## Action item
Scan the records for "Helen". Show the matching lines.

====== Data for analysis

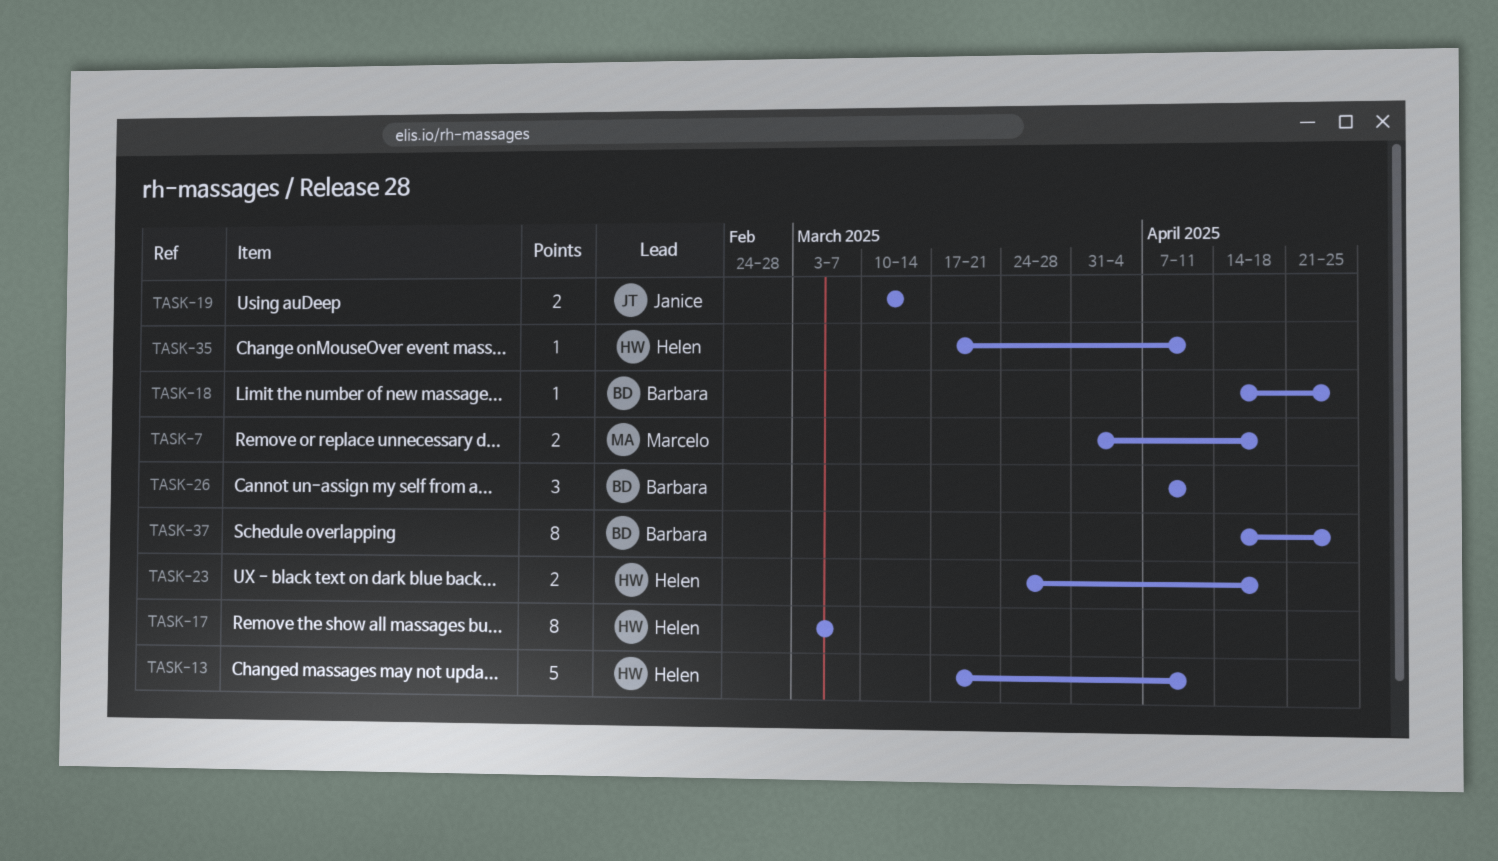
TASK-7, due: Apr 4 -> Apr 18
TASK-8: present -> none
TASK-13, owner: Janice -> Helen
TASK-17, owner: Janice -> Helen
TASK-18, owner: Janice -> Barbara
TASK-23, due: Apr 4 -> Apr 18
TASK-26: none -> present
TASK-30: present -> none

============
====== Data for analysis

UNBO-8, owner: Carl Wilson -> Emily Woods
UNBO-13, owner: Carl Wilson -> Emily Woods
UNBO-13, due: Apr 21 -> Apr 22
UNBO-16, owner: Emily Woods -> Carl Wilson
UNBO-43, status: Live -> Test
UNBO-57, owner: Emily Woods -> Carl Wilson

============

## Response area
TASK-13, owner: Janice -> Helen
TASK-17, owner: Janice -> Helen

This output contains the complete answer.